*Data extracted from a collection*
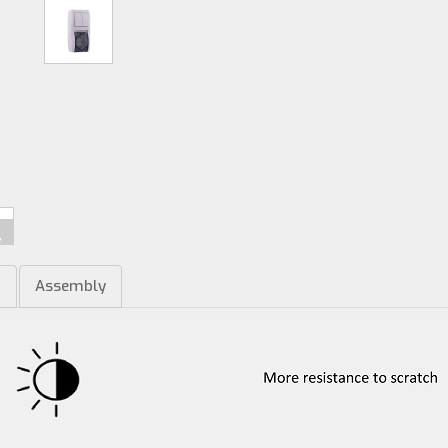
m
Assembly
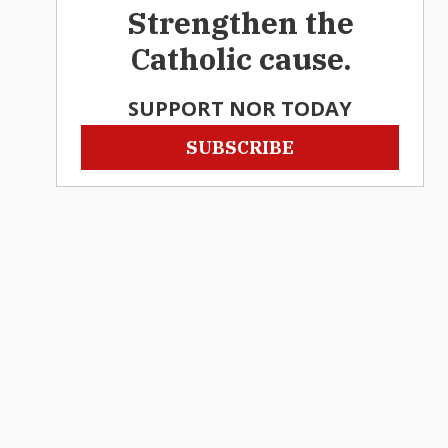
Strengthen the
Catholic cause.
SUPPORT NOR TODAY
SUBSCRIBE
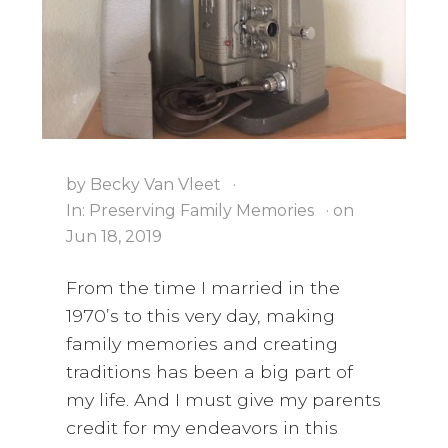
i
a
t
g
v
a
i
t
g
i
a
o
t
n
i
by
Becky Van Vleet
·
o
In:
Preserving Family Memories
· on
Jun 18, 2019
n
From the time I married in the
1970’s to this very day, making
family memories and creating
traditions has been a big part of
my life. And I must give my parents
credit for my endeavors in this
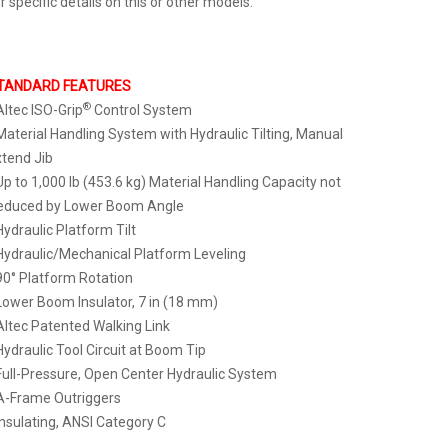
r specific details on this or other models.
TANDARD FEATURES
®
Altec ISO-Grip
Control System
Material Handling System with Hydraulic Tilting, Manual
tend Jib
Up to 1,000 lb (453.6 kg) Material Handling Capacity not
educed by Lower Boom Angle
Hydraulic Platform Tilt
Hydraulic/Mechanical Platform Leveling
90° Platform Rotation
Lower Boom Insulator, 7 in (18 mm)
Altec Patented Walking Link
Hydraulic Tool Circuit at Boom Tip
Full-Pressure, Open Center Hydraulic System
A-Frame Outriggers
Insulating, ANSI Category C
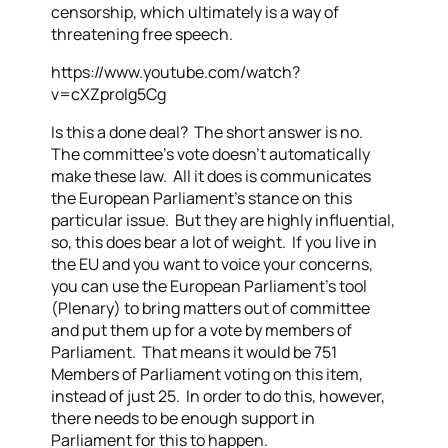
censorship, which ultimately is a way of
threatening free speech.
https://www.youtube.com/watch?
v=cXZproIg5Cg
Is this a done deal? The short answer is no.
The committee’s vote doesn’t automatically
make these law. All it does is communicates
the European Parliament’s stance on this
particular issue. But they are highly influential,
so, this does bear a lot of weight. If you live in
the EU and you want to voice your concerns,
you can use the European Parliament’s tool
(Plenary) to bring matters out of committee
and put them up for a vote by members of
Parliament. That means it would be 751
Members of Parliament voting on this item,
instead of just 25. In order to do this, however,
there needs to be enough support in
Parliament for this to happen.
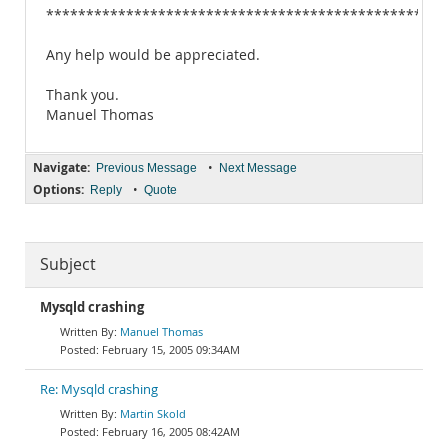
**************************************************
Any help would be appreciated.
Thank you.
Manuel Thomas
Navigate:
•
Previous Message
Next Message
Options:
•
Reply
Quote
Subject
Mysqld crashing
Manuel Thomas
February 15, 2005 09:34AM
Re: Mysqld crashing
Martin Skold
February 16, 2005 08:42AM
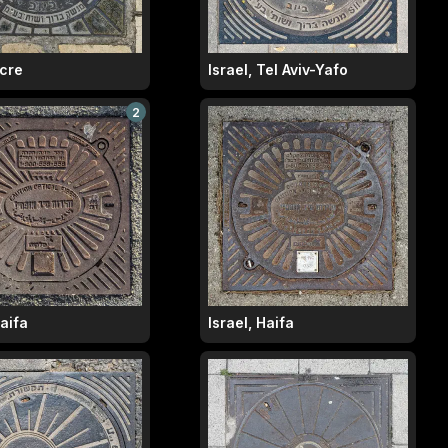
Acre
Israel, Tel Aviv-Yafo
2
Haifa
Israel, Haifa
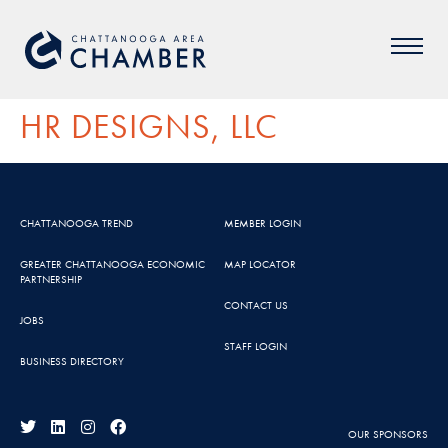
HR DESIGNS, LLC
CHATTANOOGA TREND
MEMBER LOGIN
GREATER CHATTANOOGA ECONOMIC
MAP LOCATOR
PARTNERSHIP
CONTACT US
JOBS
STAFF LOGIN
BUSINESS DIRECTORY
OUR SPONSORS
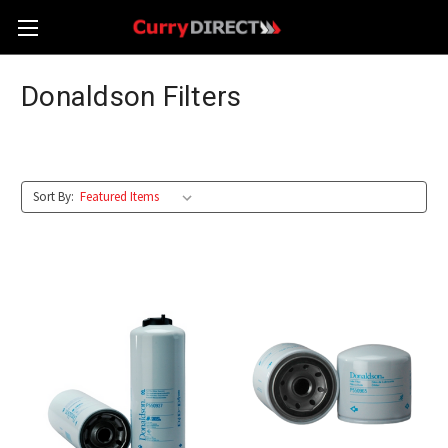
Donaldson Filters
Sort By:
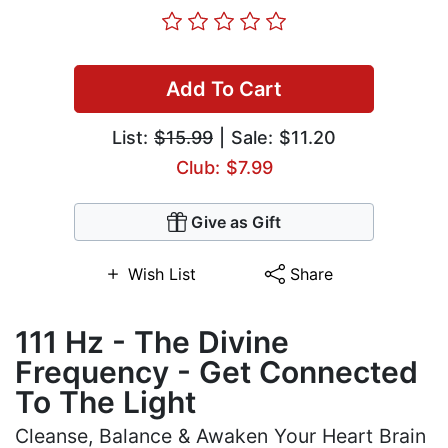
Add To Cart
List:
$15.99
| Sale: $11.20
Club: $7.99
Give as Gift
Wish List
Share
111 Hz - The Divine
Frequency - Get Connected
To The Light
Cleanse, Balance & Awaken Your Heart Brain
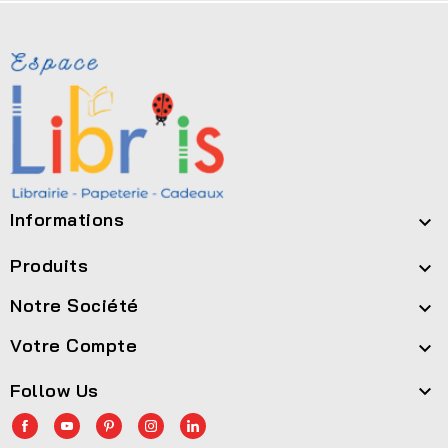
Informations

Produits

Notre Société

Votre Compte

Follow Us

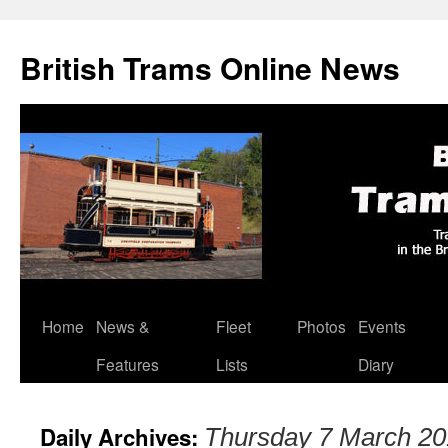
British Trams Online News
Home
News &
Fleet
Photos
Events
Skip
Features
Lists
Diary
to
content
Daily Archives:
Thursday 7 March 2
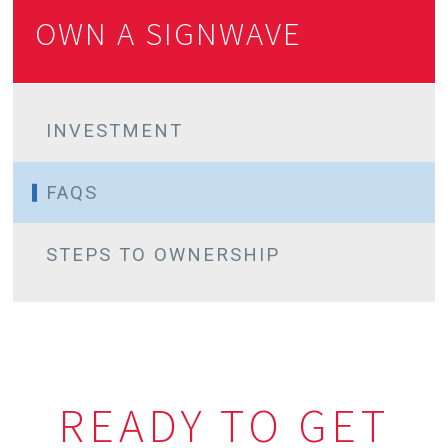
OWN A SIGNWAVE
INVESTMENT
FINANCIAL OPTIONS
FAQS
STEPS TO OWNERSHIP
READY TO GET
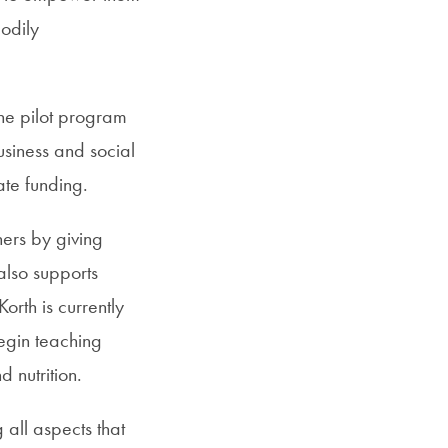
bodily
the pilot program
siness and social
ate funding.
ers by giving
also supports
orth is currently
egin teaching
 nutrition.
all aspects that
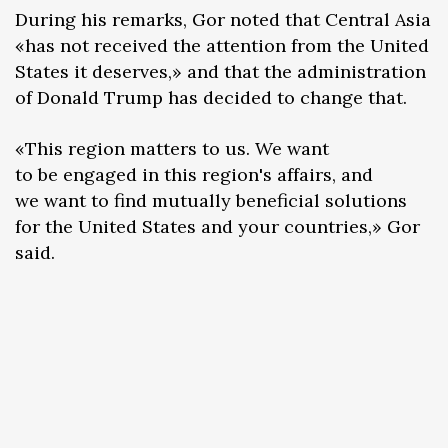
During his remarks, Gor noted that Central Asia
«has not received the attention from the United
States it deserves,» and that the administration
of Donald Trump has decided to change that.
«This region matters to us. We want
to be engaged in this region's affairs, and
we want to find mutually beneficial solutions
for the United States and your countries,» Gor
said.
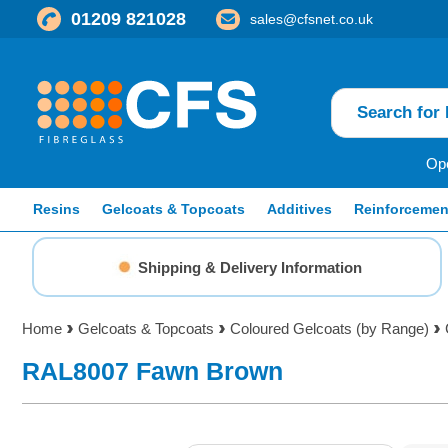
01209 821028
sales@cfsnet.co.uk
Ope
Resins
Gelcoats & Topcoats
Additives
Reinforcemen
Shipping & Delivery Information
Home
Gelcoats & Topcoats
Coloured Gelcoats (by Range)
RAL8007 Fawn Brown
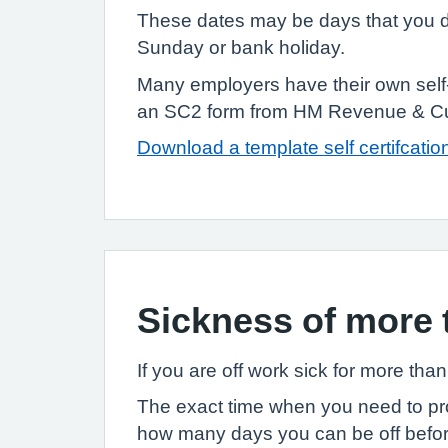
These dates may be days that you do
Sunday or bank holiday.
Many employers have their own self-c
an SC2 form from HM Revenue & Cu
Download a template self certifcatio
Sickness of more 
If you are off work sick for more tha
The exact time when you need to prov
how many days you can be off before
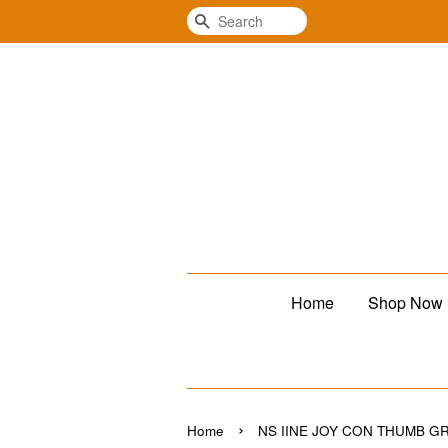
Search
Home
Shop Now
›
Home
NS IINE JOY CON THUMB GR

*What is required*
Repeat every line of text in the records above word for word, leaving out the pictures.

*Result below*
m
Assembly
Strengthen the
Catholic cause.
SUPPORT NOR TODAY
SUBSCRIBE
i
a
t
g
v
a
i
t
g
i
a
o
t
n
i
by
Becky Van Vleet
·
o
In:
Preserving Family Memories
· on
Jun 18, 2019
n
From the time I married in the
1970’s to this very day, making
family memories and creating
traditions has been a big part of
my life. And I must give my parents
credit for my endeavors in this
r specific details on this or other models.
TANDARD FEATURES
®
Altec ISO-Grip
Control System
Material Handling System with Hydraulic Tilting, Manual
tend Jib
Up to 1,000 lb (453.6 kg) Material Handling Capacity not
educed by Lower Boom Angle
Hydraulic Platform Tilt
Hydraulic/Mechanical Platform Leveling
90° Platform Rotation
Lower Boom Insulator, 7 in (18 mm)
Altec Patented Walking Link
Hydraulic Tool Circuit at Boom Tip
Full-Pressure, Open Center Hydraulic System
A-Frame Outriggers
Insulating, ANSI Category C
censorship, which ultimately is a way of
threatening free speech.
https://www.youtube.com/watch?
v=cXZproIg5Cg
Is this a done deal? The short answer is no.
The committee’s vote doesn’t automatically
make these law. All it does is communicates
the European Parliament’s stance on this
particular issue. But they are highly influential,
so, this does bear a lot of weight. If you live in
the EU and you want to voice your concerns,
you can use the European Parliament’s tool
(Plenary) to bring matters out of committee
and put them up for a vote by members of
Parliament. That means it would be 751
Members of Parliament voting on this item,
instead of just 25. In order to do this, however,
there needs to be enough support in
Parliament for this to happen.
**************************************************
Any help would be appreciated.
Thank you.
Manuel Thomas
Navigate:
•
Previous Message
Next Message
Options:
•
Reply
Quote
Subject
Mysqld crashing
Manuel Thomas
February 15, 2005 09:34AM
Re: Mysqld crashing
Martin Skold
February 16, 2005 08:42AM
Acre
Israel, Tel Aviv-Yafo
2
Haifa
Israel, Haifa
HR DESIGNS, LLC
CHATTANOOGA TREND
MEMBER LOGIN
GREATER CHATTANOOGA ECONOMIC
MAP LOCATOR
PARTNERSHIP
CONTACT US
JOBS
STAFF LOGIN
BUSINESS DIRECTORY
OUR SPONSORS
Donaldson Filters
Sort By:
Add To Cart
List:
$15.99
| Sale: $11.20
Club: $7.99
Give as Gift
Wish List
Share
111 Hz - The Divine
Frequency - Get Connected
To The Light
Cleanse, Balance & Awaken Your Heart Brain
Informations

Produits

Notre Société

Votre Compte

Follow Us

British Trams Online News
Home
News &
Fleet
Photos
Events
Skip
Features
Lists
Diary
to
content
Daily Archives:
Thursday 7 March 2
OWN A SIGNWAVE
INVESTMENT
FINANCIAL OPTIONS
FAQS
STEPS TO OWNERSHIP
READY TO GET
bodily
the pilot program
siness and social
ate funding.
ers by giving
also supports
orth is currently
egin teaching
 nutrition.
all aspects that
During his remarks, Gor noted that Central Asia
«has not received the attention from the United
States it deserves,» and that the administration
of Donald Trump has decided to change that.
«This region matters to us. We want
to be engaged in this region's affairs, and
we want to find mutually beneficial solutions
for the United States and your countries,» Gor
said.
01209 821028
sales@cfsnet.co.uk
Ope
Resins
Gelcoats & Topcoats
Additives
Reinforcemen
Shipping & Delivery Information
Home
Gelcoats & Topcoats
Coloured Gelcoats (by Range)
RAL8007 Fawn Brown
These dates may be days that you do
Sunday or bank holiday.
Many employers have their own self-c
an SC2 form from HM Revenue & Cu
Download a template self certifcatio
Sickness of more 
If you are off work sick for more tha
The exact time when you need to prov
how many days you can be off before
Search
Home
Shop Now
›
Home
NS IINE JOY CON THUMB GR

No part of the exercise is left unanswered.